На первый взгляд, Хоффманн-Акстельм приводит довод, который обосновывает отказ от воссоздания Городского дворца, но, на самом деле, он использует его с другой целью. Если нет Городского дворца, то гораздо легче забыть о прошлом. Он высказывает следующее предложение: Берлинский городской дворец — это не просто «незаменимое здание, важное в художественном историческом и градостроительном отношениях», а скорее — особое пространство, территория дискуссии об эстетике и политике, чувстве вины и искуплении жертв. Дворец — это топос в двух смыслах данного слова — определенное физическое пространство и пространство дискурса: «оно вовлечено в ту историческую и в то же время нравственную дискуссию, которая почти не уместна в нашем современном обществе»[483]. Хоффманн-Акстельм, кажется, ностальгирует по поводу рефлексирующего морального дискурса, который находится на грани исчезновения в суетливых темпах развития нового объединенного Берлина. Он настаивает на том, что Городской дворец не следует рассматривать в роли козла отпущения в идеологическом судилище, а как архитектурный организм с материальным теплом и эстетической силой.
Здесь Хоффманн-Акстельм вновь выдвигает диалектический аргумент, что Берлинский городской дворец можно рассматривать как конвенциональный урбанистический дом именно потому, что он не является символом немецкости. Он утверждает, что здание было шедевром архитектуры стиля барокко, который можно рассматривать как общее европейское наследие, принадлежащее в том числе и немцам, своего рода интернациональный стиль, но скорее не поздний модернизм, а ранний. Таким образом, это не столько символ немецкой идентичности, сколько эмблема городской идентичности европейского образца — дворцовый стиль. Можно сравнить его с Лувром в Париже или Зимним дворцом в Санкт-Петербурге или даже с Белым домом в Вашингтоне; они, несомненно, были бы воссозданы, если бы паче чаяния оказались уничтоженными. Берлинский городской дворец никогда не был выражением духа немецкого романтизма, а скорее общеевропейского просвещенного рационализма и доромантической концепции размеренной красоты. Сторонники воссоздания последовательно отделяют Дворец от его первоначального функционального назначения. Они подчеркивают тот факт, что Городской дворец был создан в эпоху, предшествовавшую развитию прусского милитаризма, и не был его символом. Берлинский дворец олицетворял гражданский идеал процветающего города[484]. Дворец был открыт для народа и на протяжении большей части своей истории в XX веке существовал в качестве музея. Кроме того, Городской дворец был архитектурным компасом города: именно с оглядкой на него регламентировались параметры масштаба и высоты зданий; он также связал воедино множество эклектичных стилей берлинской архитектуры. Без Дворца в городе есть только «двигатель», но нет «компаса», нет пространственного ориентира. Хоффманн-Акстельм критиковал многие градостроительные проекты периода модернизма за отсутствие в них учета особенностей местного контекста. Его городская археология не переносима и не переводима на киберязык. Он пытается восстанавливать и сохранять городские устои, которые всегда зависят от конкретного места (site-specific). Тем не менее опыт «Топографии террора» показал, что если открытые для посетителей подвалы гестаповских камер пыток стали антитерриториальным объектом (antisite), то фундаменты разрушенного Берлинского городского дворца сыграли противоположную роль, что позволило создать здесь топос, в пространстве которого можно познать трагическую архитектурную судьбу Берлина[485].

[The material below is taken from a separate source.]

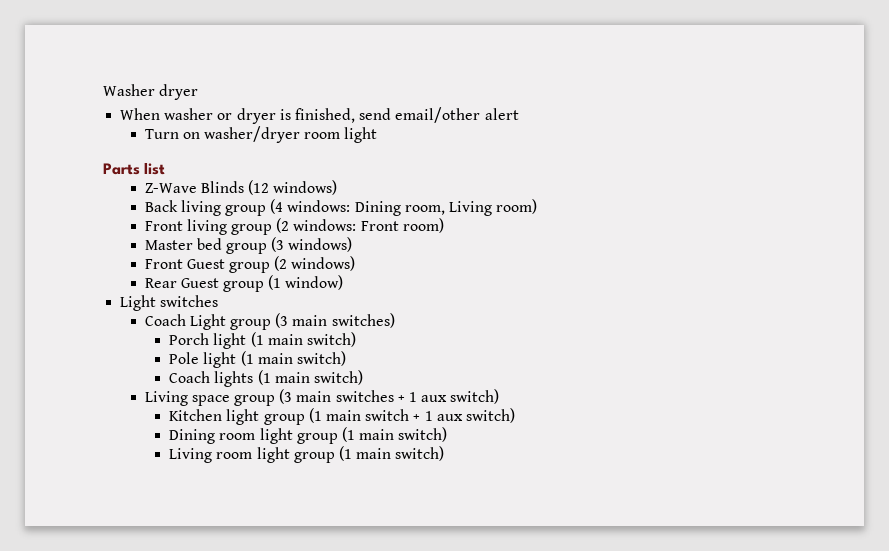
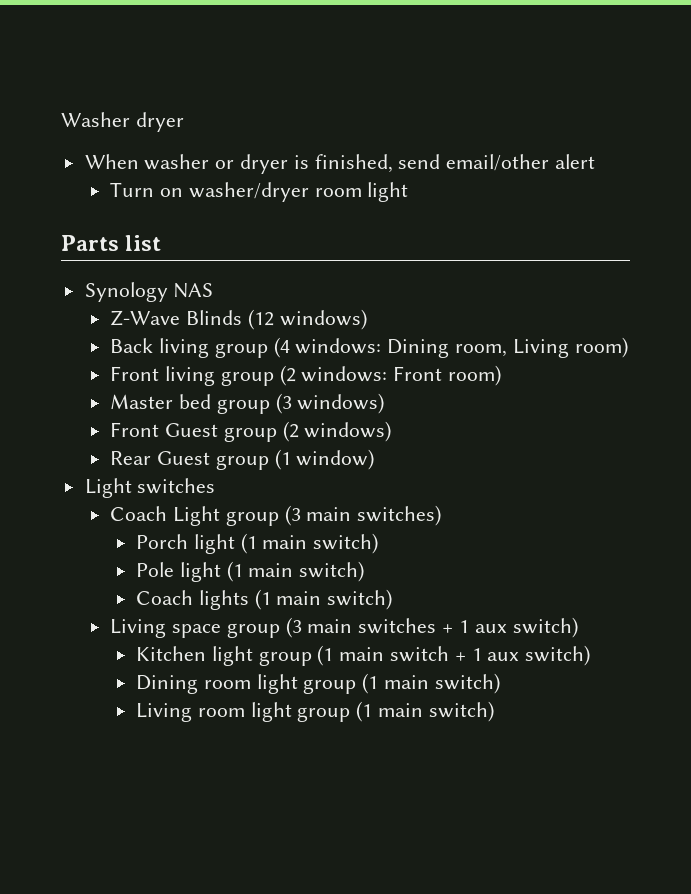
(166, 169) none -> [84,282,214,302] // Synology NAS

По мнению Хоффманн-Акстельма, нынешние берлинцы, которые «жили в пустыне автомобилей и спальных районов, между разрозненными объектами транспортной инфраструктуры, универмагами и жилыми домами», не имеют в городе ориентира, который напоминал бы им о «гуманности и цивилизованности»: «Жители вновь объединенного Берлина испытывают ностальгию, но уже не помнят, что именно они потеряли. Им не хватает урбанистического образования, своего рода психотерапевтического кабинета истории, в сравнении с которым они смогли бы принять и признать эту неполноту»[486].
Следовательно, отсутствие Берлинского городского дворца — это отсутствие не только лишь одного здания, а всей инфраструктуры исторического общественного пространства, которая могла бы напоминать берлинцам о теплоте отношений в городе и о цивилизованности. С другой стороны, отсутствие Дворца не позволяет берлинцам понять, чего именно им не хватает. Кроме того, восстановленный Дворец не предложил бы берлинцам окончательное возвращение на родину. Это априори будет меланхолическая реконструкция, заботливая и критическая и в то же время напоминающая горожанам о трагической судьбе Берлина и домодернистской красоте.